TEXTO DA PÁGINA –
┌──

Qual sua opinião sobre investimentos públicos na arte?
CO: Eu acho certo, na verdade, porque é imposto que você paga. Já que a gente tem que pagar imposto, vamos pagar imposto para usar o dinheiro em alguma coisa que valha para nossa sociedade. Como a gente vive num país carente de saúde, educação, estrutura e tudo mais, eu acho que a arte não tem que ser tão priorizada dentro dos recursos públicos. É que é uma merda a gente viver num sistema político em que as coisas tenham que ser colocadas como prioridades. Na verdade tudo deveria ser investido de uma forma igualitária, só que aqui não. A gente sabe que, por exemplo, os esportes estão na frente, exatamente por questões econômicas, e depois vem a arte – até na frente da educação e da saúde – porque a gente trabalha com uma pirâmide de interesses públicos e investimentos, quando não deveria ser assim. Acho que a arte é importante de ser investida para quem precisa também, porque recurso o Estado tem – tanto para ajudar um edital para o Caetano Veloso, que é podre de rico, quanto pra mim. Só que é uma pena que às vezes muitas pessoas, por exemplo, de ONGs e de projetos sociais não consigam participar desses editais por serem vetados por esses outros maiores. Você vê uma casa de show X que tem muita grana e usam o edital só para não ter que pagar a mais acima da coisa, sabe. É uma coisa má distribuída. Eu acho importante o investimento público, porque é um dinheiro nosso – por mais que pareça um pouco coxinha esse discurso de “ter que tomar nosso dinheiro”, mas é isso na verdade – que você investe para que seja reinvestido no todo, então tem que fazer funcionar. Uma exposição que é através de edital (tenho muitos amigos que participam de edital) é legal da maneira que acontece.
É muito ruim quando o dinheiro limita nossas relações. Eu não tenho dinheiro para fazer um painel, mas aí eu não consigo participar de um edital. Seria bom se eu não tivesse dinheiro e participasse do edital e conseguisse. Eu acho que é importante o investimento público na arte, assim, desde que seja feito junto com educação, com saúde, a porra toda.
Você comentou que os quadrinhos seriam uma forma de se expressar e se comunicar com outras pessoas. Como você enxerga a relação entre a comunicação social e a arte, essa transversalidade entre as áreas?
CO: São coisas que deveriam andar juntas, na verdade. Eu não gosto dessa canonização da arte, de enxergar a arte como algo imperfeito, intocado – não, a arte tem seus defeitos, mas a arte nem sempre é prioridade, a arte não mata fome, né. A arte ela existe, mas ela é inútil. Ela só está aí, porque querem fazer arte, mas existem muitas outras prioridades que a gente pode fazer além da arte.
As mídias que existem, eu acho importante a gente usá-las e entender que as mídias são as ferramentas. As mídias são instrumentos de veiculação do que você faz. Não achar que a arte é um meio de comunicação. A arte é a comunicação em si, é a ideia em si. O veículo que eu uso é o Facebook, a internet, a exposição, a palestra – esse é o veiculo que eu uso para passar a minha ideia, passar o que eu faço, mas nunca tentar entender a arte como algo sagrado, intocável, que deva sempre ser colocado frente de tudo. Esta conversa que a gente está tendo agora é muito mais importante do que tudo que eu faço, assim. Eu estou conhecendo vocês, vocês estão me conhecendo. Para mim não faria sentido fazer quadrinhos e escrever, se eu ficasse dentro de casa o tempo inteiro.

└──

TAREFAS A REALIZAR –
- a) Reproduza da entrevista tudo desde "Você comentou que" até "além da arte.".
- b) Responda com base na entrevista:
(i) Segundo a pessoa entrevistada, que área fica à frente da arte nos investimentos públicos?
(ii) Que artista é mencionado como "podre de rico"?
(iii) Que veículos a pessoa entrevistada diz usar para passar suas ideias?
Os itens não têm nenhum papel nisto.

MATERIAL DE ESTUDO –
┌──

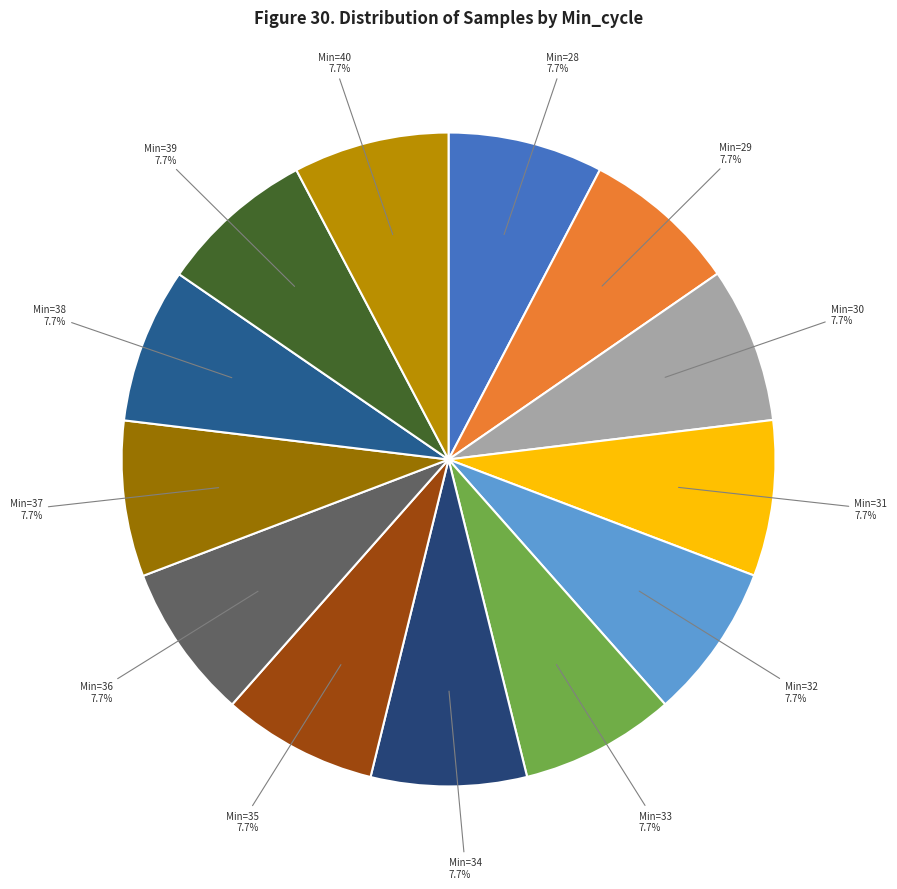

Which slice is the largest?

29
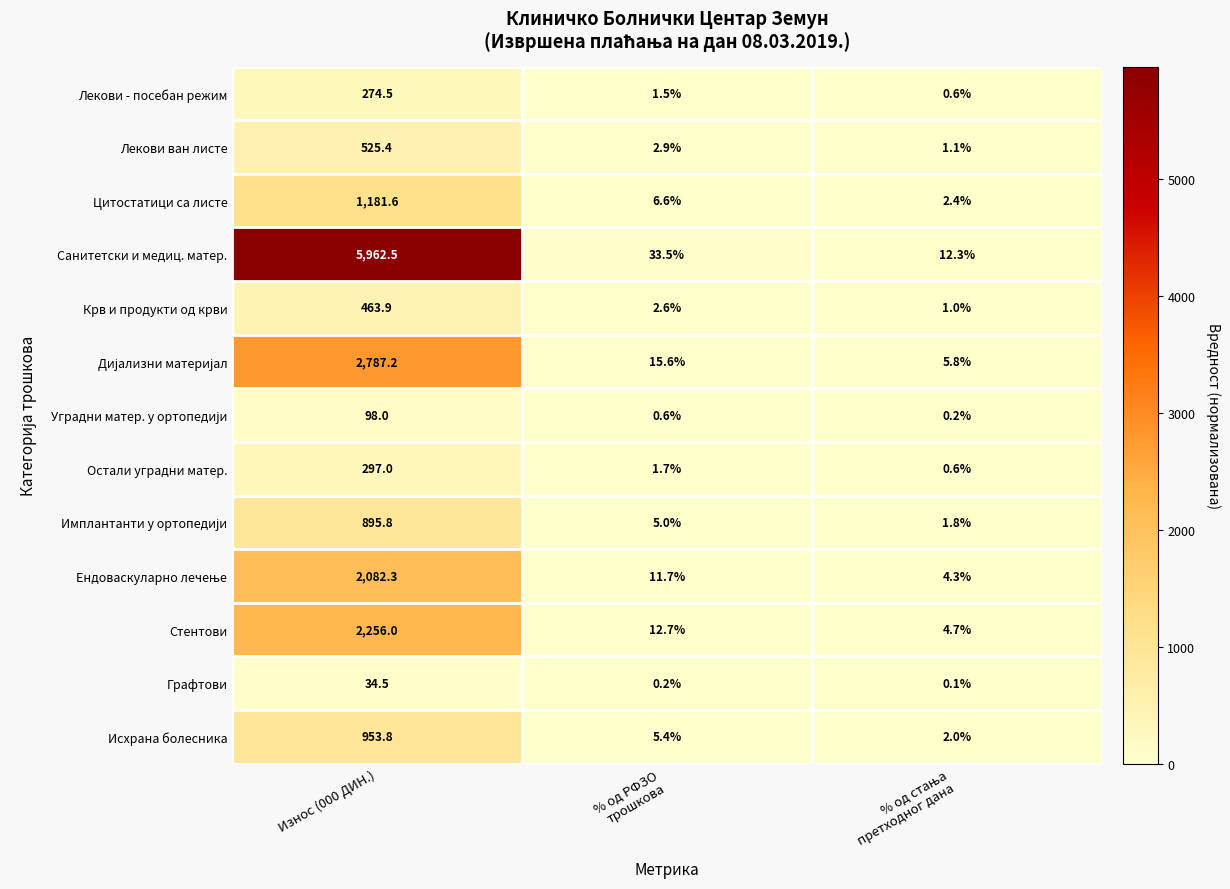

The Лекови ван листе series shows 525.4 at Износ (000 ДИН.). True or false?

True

└──
┌──

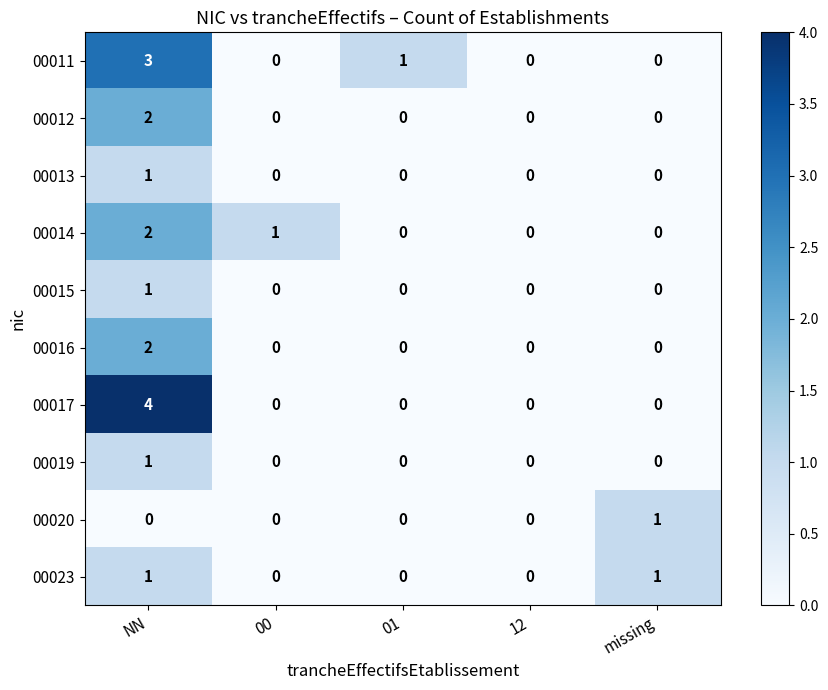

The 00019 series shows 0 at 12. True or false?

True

└──

TAREFAS RESOLVIDAS –
- a)
Você comentou que os quadrinhos seriam uma forma de se expressar e se comunicar com outras pessoas. Como você enxerga a relação entre a comunicação social e a arte, essa transversalidade entre as áreas?
CO: São coisas que deveriam andar juntas, na verdade. Eu não gosto dessa canonização da arte, de enxergar a arte como algo imperfeito, intocado – não, a arte tem seus defeitos, mas a arte nem sempre é prioridade, a arte não mata fome, né. A arte ela existe, mas ela é inútil. Ela só está aí, porque querem fazer arte, mas existem muitas outras prioridades que a gente pode fazer além da arte.

- b)
(i) Os esportes.
(ii) Caetano Veloso.
(iii) O Facebook, a internet, a exposição e a palestra.